Trotz der angenehmen Raumtemperatur schwitze ich wie ein Wahnsinniger. Die Sicht vor meinen Augen droht mehrfach zu verschwimmen, doch ich behalte das Objekt meiner Begierde fest im Blick. Deutlich fallen mir die feinen Risse auf, welche sich zusehends ausbreiten. Den Zauber zusammenzuhalten ist eine mentale Herausforderung sondergleichen. Mir ist kotzübel und mein Kopf fühlt sich an, als würde ihn jemand mit einem Hammer bearbeiten. Dennoch greife ich zum nächsten Trank und leere die Phiole, ohne mit der Wimper zu zucken. Nur noch ein bisschen länger.

Ich öffne die Augen und sehe eine leicht besorgt drein schauende Maria. Das hier ist nicht das Zimmer, in dem ich noch eben war.
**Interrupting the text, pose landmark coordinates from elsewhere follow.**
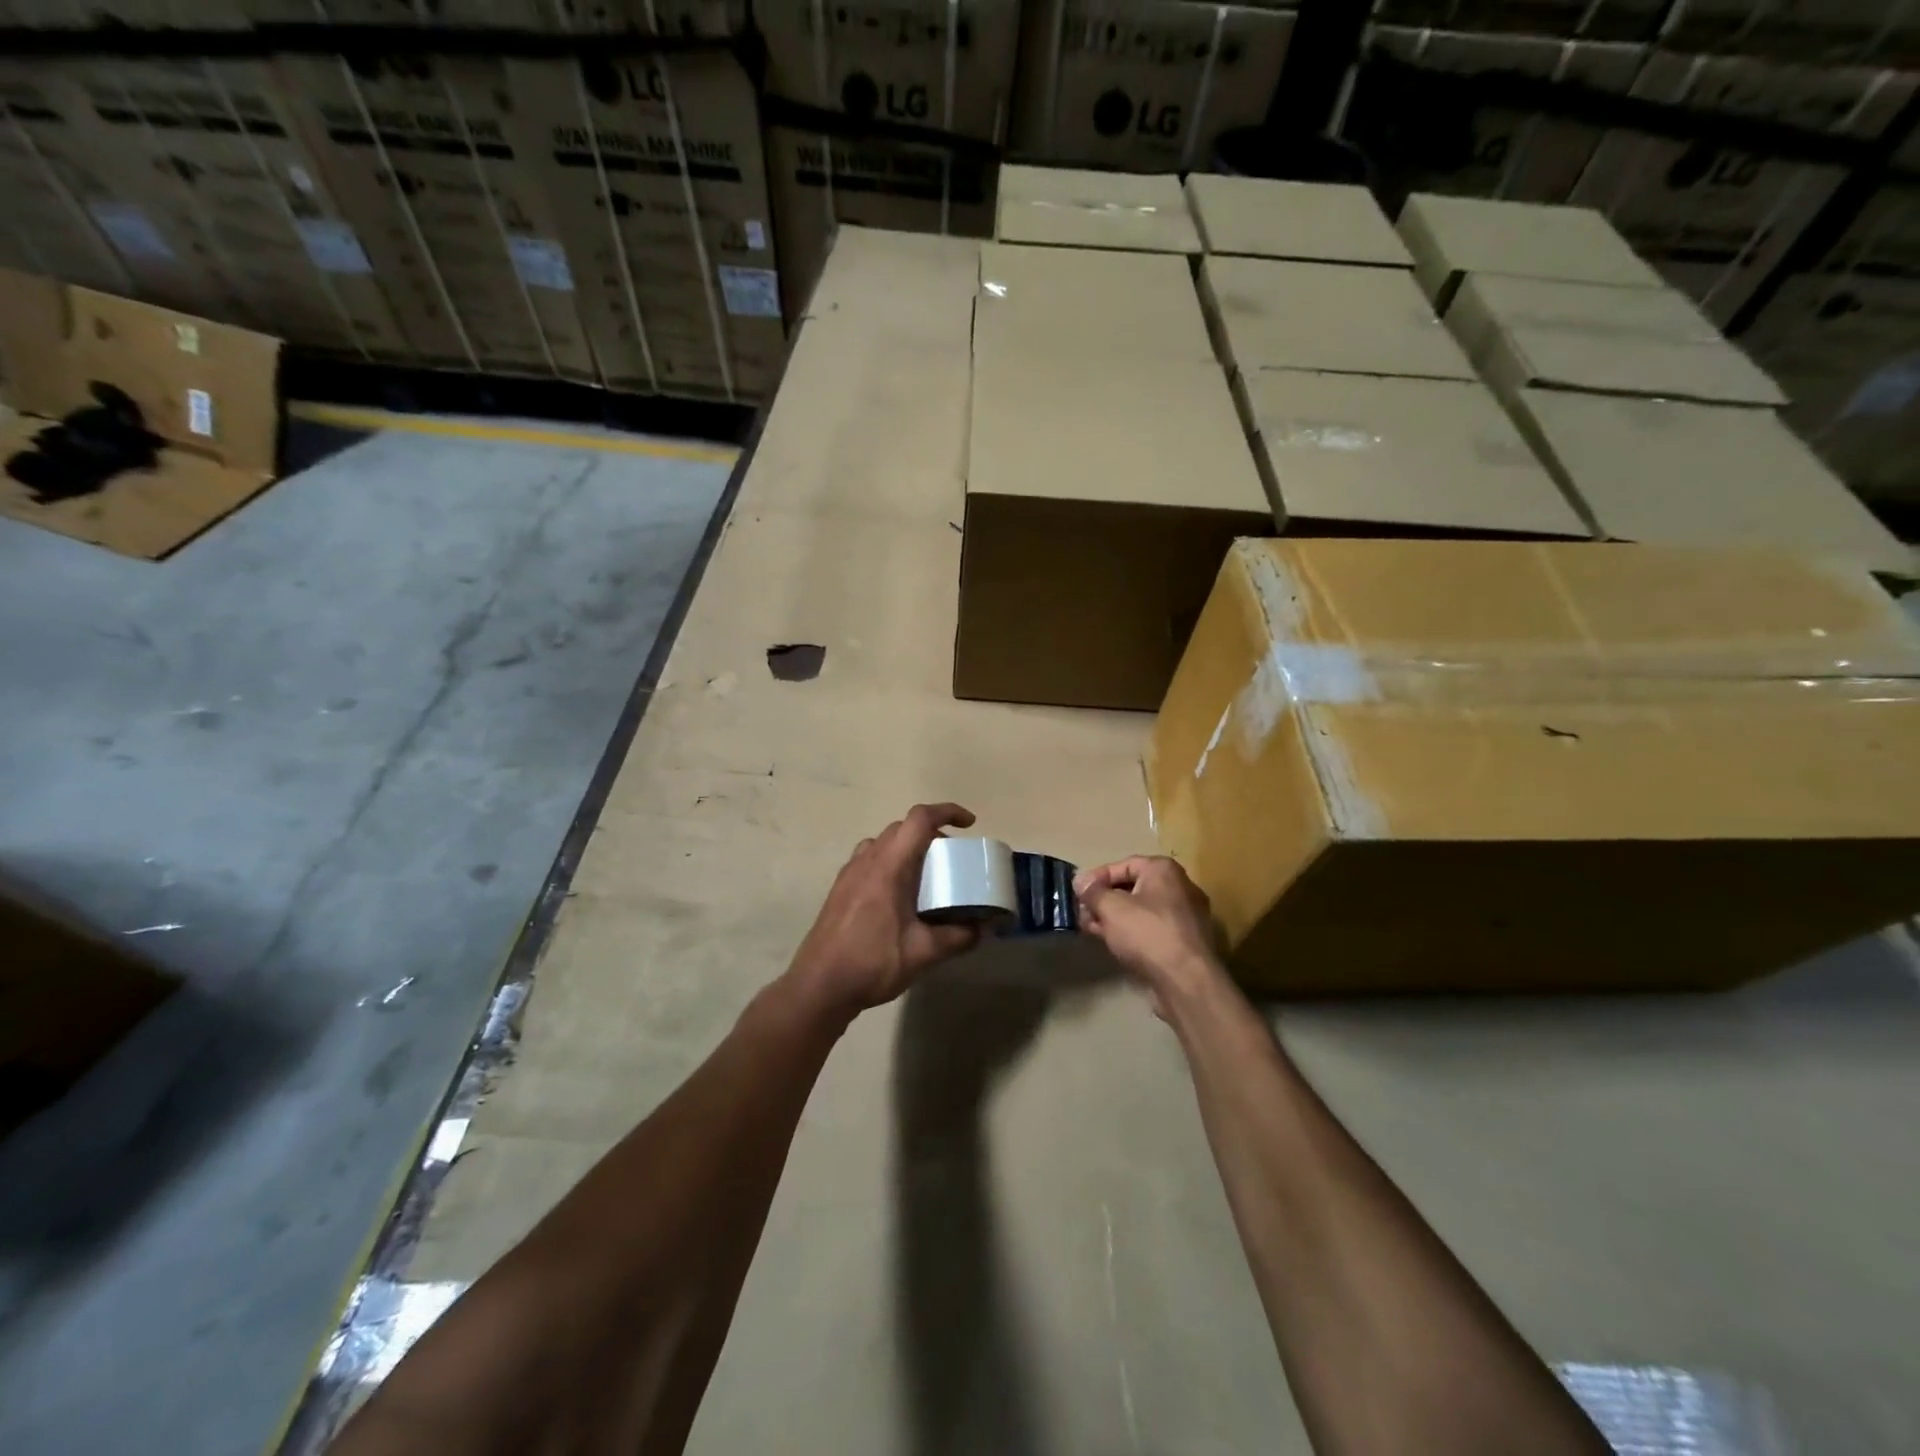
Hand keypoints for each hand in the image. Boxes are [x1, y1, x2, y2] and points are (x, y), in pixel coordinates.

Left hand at [788, 803, 983, 1017]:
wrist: (819, 985)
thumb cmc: (872, 962)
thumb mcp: (923, 953)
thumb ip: (957, 937)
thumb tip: (983, 929)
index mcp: (889, 866)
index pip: (919, 819)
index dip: (947, 811)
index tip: (969, 824)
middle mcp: (867, 860)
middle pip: (902, 828)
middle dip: (931, 834)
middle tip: (951, 860)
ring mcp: (850, 873)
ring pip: (883, 843)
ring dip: (907, 848)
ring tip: (925, 877)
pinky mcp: (840, 889)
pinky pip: (869, 860)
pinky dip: (890, 863)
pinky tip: (898, 897)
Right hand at [1075, 856, 1226, 1016]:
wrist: (1186, 980)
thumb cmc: (1147, 933)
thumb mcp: (1111, 908)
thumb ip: (1093, 892)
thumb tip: (1080, 880)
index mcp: (1164, 870)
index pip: (1124, 865)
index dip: (1097, 877)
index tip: (1077, 892)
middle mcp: (1179, 887)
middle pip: (1133, 887)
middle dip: (1104, 899)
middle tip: (1082, 911)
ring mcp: (1185, 915)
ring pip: (1141, 910)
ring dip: (1114, 917)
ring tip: (1090, 928)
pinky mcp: (1185, 941)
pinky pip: (1152, 928)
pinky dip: (1131, 931)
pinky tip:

Reflexartig versuche ich mich aufzurichten, doch mein Körper fühlt sich schwach an. “Was ist passiert?” frage ich noch leicht durcheinander die Bogenschützin. Maria wirkt erleichtert: “Nachdem du nach Ablauf der Zeit auf keine meiner Nachrichten reagiert hast, haben wir nach dem Rechten gesehen. Einen bewusstlosen Magier aufzufinden, der aus den Augen und Ohren blutet, hat uns einen mächtigen Schrecken eingejagt.” Ein schneller Blick auf meinen Status bestätigt, dass mir etwas mehr als ein Drittel meiner Lebenspunkte fehlen. Kein Wunder, dass ich mich wie ein verprügelter Sack Kartoffeln fühle. “War nicht meine Absicht”, murmel ich. “Hat sich der Aufwand wenigstens gelohnt?”, fragt Maria neugierig. Ich überprüfe mein Missionsfenster, finde aber nur noch drei Einträge vor. “Jop, eins zu null für mich.”

Insgesamt brauche ich vier volle Tage, um mich von den Strapazen meines letzten Versuches zu erholen. Auch wenn es vielleicht offensichtlich sein mag, als Rang 1 Magier einen Zauber sechs Stunden lang wirken zu wollen, ist eine unfassbar dämliche Idee. Du brauchst, neben einer Prise Talent, enorme finanzielle Mittel, jede Menge Zeit, einen robusten Magen, einen starken Willen und selbst dann ist dir der Erfolg alles andere als gewiss. Selbst der Anblick von Manatränken löst bei mir mittlerweile ein flaues Gefühl aus. Wenn das die Messlatte für meine Rangaufstiegsmissionen ist, blühen mir ein paar sehr anspruchsvolle Wochen und Monate.